She wondered how it would affect the way Briggs treated her. And what happened in her bedchamber at night.
She did not wish for that. She wanted to stay in her separate life, and she did not want Bybee House or her past to intrude.
She realised that was vile of her. But she could not help herself.
She waited for Briggs to come to her, but he did not. And finally, after becoming impatient, she went and looked in his study, but did not find him. And it was only intuition that led her down the stairs and out to the garden. Where she could see it. An amber light flickering back where she now knew the greenhouse was.
She had been right. She had been right, in her assessment of the fact that he had been trying to protect something when they had been in there earlier, but that it was not about the flowers.
This was him. There was a key here. A key to him. And she knew it.

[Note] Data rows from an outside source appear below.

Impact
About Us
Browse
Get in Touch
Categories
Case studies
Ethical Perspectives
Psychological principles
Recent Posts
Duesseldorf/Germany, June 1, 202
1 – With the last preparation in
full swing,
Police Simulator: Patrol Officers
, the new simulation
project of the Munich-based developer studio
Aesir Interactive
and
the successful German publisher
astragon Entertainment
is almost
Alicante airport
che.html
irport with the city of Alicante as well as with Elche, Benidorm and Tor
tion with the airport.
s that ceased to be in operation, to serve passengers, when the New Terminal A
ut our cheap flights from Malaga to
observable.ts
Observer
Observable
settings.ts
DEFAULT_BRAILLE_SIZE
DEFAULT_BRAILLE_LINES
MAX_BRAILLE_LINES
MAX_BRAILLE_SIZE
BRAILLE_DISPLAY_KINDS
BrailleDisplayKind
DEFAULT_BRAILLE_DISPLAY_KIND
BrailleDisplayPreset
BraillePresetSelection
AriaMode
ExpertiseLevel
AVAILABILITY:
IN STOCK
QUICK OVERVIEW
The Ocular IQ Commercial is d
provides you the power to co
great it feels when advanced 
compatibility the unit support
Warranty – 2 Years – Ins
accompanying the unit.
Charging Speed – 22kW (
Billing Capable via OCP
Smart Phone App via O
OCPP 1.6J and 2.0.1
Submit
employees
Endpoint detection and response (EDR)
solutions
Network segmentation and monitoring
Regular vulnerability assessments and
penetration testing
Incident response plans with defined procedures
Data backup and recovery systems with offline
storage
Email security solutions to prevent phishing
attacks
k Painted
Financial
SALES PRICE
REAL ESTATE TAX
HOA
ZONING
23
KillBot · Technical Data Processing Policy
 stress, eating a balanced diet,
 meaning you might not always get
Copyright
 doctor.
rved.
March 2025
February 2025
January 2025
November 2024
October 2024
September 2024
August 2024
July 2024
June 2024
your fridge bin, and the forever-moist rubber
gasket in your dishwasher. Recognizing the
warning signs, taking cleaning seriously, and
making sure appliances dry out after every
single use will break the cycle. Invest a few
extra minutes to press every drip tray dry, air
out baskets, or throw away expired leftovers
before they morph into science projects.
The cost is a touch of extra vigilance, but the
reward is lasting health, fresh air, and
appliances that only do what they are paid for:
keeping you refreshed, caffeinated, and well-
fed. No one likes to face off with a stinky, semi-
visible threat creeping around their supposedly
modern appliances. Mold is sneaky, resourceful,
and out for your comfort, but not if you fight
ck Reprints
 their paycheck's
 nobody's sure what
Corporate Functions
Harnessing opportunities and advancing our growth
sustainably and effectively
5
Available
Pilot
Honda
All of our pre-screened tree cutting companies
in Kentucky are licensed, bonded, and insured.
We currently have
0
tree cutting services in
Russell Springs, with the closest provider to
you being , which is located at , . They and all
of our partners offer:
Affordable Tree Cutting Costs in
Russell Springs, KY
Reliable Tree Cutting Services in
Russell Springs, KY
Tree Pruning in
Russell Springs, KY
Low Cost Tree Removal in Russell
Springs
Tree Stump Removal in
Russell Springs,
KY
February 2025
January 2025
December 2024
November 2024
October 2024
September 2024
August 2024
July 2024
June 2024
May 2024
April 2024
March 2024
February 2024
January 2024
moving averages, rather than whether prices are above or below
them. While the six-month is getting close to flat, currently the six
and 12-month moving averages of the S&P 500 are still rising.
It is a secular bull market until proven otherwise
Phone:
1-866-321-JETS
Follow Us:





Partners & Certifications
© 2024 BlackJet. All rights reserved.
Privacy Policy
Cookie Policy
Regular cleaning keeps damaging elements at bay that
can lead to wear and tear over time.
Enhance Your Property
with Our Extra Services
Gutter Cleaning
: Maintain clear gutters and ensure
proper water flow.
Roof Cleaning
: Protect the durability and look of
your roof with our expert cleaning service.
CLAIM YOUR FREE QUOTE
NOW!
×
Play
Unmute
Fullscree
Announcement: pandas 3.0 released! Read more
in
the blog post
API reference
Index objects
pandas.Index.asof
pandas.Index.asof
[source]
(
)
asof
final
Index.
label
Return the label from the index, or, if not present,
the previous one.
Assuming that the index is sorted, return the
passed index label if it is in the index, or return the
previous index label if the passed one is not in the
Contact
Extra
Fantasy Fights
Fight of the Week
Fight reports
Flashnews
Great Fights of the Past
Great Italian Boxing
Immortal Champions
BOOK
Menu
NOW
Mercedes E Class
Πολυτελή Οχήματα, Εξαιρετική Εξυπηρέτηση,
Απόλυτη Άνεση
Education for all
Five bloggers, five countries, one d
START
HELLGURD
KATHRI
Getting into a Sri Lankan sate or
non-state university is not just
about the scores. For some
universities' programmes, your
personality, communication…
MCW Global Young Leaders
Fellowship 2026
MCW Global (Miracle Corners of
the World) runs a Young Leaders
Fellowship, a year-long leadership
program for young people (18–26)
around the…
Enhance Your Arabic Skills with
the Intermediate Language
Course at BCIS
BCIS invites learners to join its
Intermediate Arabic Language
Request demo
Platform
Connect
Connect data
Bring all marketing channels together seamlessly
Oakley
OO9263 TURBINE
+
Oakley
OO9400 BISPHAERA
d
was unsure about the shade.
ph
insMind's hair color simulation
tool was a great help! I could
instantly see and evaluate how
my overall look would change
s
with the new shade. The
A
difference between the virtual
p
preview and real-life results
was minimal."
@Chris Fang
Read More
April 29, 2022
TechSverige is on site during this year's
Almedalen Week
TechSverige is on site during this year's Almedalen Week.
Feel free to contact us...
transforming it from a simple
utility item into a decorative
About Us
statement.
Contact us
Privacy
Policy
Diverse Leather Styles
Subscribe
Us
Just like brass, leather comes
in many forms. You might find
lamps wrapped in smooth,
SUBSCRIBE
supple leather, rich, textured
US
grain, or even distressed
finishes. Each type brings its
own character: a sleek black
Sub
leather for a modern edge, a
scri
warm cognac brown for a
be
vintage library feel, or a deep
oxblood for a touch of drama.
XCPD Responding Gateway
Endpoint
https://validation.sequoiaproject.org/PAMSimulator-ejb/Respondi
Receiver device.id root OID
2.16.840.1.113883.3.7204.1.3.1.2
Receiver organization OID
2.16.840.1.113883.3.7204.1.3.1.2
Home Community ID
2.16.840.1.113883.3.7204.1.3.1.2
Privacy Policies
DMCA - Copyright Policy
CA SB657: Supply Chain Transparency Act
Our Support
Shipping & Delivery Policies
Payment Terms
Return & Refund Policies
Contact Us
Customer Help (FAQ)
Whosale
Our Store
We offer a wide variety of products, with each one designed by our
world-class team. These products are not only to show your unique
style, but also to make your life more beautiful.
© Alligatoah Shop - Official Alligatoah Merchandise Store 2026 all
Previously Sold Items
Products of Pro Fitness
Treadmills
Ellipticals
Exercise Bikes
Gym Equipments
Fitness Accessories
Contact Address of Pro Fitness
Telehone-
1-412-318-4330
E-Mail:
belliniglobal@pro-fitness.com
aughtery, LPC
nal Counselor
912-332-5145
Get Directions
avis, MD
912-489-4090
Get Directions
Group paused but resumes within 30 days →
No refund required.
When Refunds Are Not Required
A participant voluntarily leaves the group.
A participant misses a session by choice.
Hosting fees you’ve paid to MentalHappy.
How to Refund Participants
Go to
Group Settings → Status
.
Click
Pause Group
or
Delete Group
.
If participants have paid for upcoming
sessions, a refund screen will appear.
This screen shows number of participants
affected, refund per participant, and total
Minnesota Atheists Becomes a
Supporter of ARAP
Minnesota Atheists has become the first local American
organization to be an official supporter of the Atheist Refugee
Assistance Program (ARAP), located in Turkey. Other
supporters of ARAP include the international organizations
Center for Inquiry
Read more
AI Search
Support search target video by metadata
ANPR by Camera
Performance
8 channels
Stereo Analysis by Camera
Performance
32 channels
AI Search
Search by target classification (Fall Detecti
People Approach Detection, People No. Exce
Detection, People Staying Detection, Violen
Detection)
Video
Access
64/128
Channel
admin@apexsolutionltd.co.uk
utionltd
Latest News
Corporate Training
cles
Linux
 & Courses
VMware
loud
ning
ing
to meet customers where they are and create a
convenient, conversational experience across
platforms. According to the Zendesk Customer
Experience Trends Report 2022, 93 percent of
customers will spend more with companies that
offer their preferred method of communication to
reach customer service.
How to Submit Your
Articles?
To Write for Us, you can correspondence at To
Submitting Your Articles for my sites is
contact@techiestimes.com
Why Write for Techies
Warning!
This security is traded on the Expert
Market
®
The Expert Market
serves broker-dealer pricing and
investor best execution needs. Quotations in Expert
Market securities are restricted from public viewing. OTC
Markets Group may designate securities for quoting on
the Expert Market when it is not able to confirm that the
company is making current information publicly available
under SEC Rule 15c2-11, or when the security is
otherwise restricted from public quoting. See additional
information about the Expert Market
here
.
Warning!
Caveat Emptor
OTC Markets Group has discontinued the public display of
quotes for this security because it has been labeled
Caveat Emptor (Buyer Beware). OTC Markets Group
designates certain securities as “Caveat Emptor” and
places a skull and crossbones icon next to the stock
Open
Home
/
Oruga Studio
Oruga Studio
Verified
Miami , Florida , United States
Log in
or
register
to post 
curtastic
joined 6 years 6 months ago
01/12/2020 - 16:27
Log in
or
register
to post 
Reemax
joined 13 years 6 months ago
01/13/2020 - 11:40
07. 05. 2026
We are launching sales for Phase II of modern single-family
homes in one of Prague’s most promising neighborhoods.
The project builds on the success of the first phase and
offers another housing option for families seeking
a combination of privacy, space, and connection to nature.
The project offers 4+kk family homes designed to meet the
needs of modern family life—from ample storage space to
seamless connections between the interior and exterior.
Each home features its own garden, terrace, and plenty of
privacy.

And so she stepped outside and followed the ambient glow of the light, and through the windows, she could see him. Inside, bent over one of the plants.
She pushed the door open. She did not knock, for fear that he would turn her away.
He might still turn her away, but she was already inside... He stiffened, then turned.
‘Is this where you are? When I don’t see you. I assumed you were in your study working away, but you’re here, aren’t you? William told me that there was a greenhouse in Maynard Park as well.’
‘Not always,’ he said.
‘Briggs, why haven’t you mentioned this?’
‘I learned a long time ago that there are things people do not wish to hear about. It is not a mark against them, it is simply up to me to learn what people are interested in, and stick to those topics.’
‘You like... You like flowers.’
‘Horticulture and botany,’ he said. ‘The more complicated the better. The less suited to the English atmosphere, the better. I find it diverting.’
‘For how long?’
He looked at her, his dark eyes intense. ‘As long as I can remember.’
‘These are your cards,’ she said softly. She looked around. ‘Briggs, do you not know that you’re very like William?’
‘He likes buildings. I like flowers. It is not the same.’
‘It is the same. And that’s why you reacted the way that you did when those boys were mean to him. People have been very unkind to you in the past, haven’t they?’
‘It is no matter.’
‘But it is,’ she said. ‘Your father was unkind to you, wasn’t he?’
He huffed out a laugh. ‘Can you imagine how useless a man like my father would find this?’
‘No,’ she said. ‘Because I did not know your father. You will have to tell me.’
‘He hated this. He hated everything that I cared about. And I do not wish to speak further of it.’
‘Why?’
‘It will only bore you, and I reached my limit with how often I can possibly watch a person’s eyes glaze over with boredom while I speak of things that matter to me. I reached the limit with how often I can disgust someone with who I am. I do not wish to do it any more.’
‘I am not a child. I do not mock what I don’t understand. I... I never had the chance to have friends, not when I was young. Maybe I would’ve been your friend.’
‘No, Beatrice, if you had not lived a cloistered existence for you were forced to be different than others, you would not have been any different than the children that accosted William. For that is human nature. It is who we are.’